I do enjoy the scrolling and the craft fairs when I do them but at the moment I have enough wholesale work and my own projects to keep my spare time ticking over as she told me yesterday she we will wanting more stuff on a regular basis.

mark


----------



## Chippygeoff (29 Jan 2014)

I bought a dewalt compound mitre saw last year and is one of the best investments I ever made, I sold my bandsaw, put a bit more money towards it and bought the saw. It takes just a minute to cut a plank into blanks all the same size for a run of a particular item like plaques but I still have to take them to the drill press to make the holes. It is also good for housing (half lap) joints along with a host of other useful applications.

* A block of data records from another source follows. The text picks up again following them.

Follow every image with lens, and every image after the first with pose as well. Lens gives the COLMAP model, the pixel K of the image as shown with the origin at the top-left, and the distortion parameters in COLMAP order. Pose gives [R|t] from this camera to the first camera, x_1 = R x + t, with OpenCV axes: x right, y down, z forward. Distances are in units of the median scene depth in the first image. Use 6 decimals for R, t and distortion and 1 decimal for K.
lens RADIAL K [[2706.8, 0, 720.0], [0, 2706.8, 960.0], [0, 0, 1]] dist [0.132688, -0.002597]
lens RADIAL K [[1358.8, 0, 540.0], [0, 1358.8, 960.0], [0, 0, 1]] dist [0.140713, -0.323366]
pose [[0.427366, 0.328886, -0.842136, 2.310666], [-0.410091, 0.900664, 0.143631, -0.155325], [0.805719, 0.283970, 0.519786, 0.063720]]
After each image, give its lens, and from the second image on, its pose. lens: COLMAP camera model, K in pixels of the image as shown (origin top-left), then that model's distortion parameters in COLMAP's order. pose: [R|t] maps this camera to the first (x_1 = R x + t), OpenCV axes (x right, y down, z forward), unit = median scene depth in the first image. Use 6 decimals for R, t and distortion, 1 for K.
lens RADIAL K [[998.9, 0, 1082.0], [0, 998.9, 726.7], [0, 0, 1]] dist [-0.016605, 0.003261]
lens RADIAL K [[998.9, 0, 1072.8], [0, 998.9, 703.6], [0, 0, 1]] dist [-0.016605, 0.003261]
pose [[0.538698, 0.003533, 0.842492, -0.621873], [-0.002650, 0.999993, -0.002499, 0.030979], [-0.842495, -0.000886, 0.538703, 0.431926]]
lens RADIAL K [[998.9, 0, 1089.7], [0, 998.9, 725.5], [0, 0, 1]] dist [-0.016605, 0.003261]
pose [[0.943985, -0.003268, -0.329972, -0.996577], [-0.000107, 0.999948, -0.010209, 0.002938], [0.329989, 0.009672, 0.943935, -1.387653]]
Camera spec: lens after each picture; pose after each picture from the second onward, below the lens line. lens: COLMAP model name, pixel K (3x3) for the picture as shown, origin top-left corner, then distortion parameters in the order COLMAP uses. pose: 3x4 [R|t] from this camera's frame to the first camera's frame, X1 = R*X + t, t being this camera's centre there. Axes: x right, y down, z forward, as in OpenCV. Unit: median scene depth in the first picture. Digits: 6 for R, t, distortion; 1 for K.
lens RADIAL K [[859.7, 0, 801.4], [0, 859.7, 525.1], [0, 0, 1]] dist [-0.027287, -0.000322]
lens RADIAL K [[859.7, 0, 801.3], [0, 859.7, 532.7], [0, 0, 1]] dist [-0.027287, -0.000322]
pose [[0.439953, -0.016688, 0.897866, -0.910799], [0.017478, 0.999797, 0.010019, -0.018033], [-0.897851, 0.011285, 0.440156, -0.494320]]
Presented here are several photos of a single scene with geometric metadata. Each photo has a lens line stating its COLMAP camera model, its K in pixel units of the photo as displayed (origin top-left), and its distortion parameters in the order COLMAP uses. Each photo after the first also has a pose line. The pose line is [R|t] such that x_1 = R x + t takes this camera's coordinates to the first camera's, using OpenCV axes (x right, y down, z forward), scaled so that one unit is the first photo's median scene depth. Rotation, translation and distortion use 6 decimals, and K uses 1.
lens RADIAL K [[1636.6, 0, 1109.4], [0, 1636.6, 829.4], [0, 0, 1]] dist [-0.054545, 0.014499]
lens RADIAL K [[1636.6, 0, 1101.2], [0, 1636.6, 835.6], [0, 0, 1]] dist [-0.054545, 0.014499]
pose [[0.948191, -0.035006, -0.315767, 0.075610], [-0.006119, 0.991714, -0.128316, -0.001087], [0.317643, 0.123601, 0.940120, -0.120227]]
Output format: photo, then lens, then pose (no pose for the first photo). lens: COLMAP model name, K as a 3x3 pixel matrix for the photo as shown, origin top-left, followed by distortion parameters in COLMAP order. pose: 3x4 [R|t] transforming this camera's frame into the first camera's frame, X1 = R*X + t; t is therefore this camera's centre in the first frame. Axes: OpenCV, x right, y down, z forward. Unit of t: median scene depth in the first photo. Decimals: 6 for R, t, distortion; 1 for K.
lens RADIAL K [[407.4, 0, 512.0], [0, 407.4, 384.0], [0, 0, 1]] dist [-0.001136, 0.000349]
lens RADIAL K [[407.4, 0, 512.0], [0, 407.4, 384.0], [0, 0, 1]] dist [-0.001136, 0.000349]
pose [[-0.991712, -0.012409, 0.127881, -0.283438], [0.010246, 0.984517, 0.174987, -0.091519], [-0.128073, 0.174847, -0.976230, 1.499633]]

I am in the workshop full time as I cannot work at a full time job anymore. I get my pension and disability allowance and the scroll saw work is a bonus, quite a big one. It pays for all my overheads and the materials I use. Where I live we are flooded with tourist and in one of the halls where I attend a craft fair once a week there is an adjacent car park where all the coaches stop and most of the tourist make the hall their first port of call. Most of them have never seen scroll saw work before and I get asked loads of questions and make lots of sales. As I said before. I love every moment but then again its not for everyone. Most just scroll as a hobby and that's great but with everything I make it has to be quick to make with the minimum of work and at the moment I have around 200 various items I display. The best sellers are name signs and close behind are animal jigsaws.


----------



## stevebuk (29 Jan 2014)

Pleased to see you took it as it meant Mark, just having a laugh.. If I could get away with just cutting blanks I would..


----------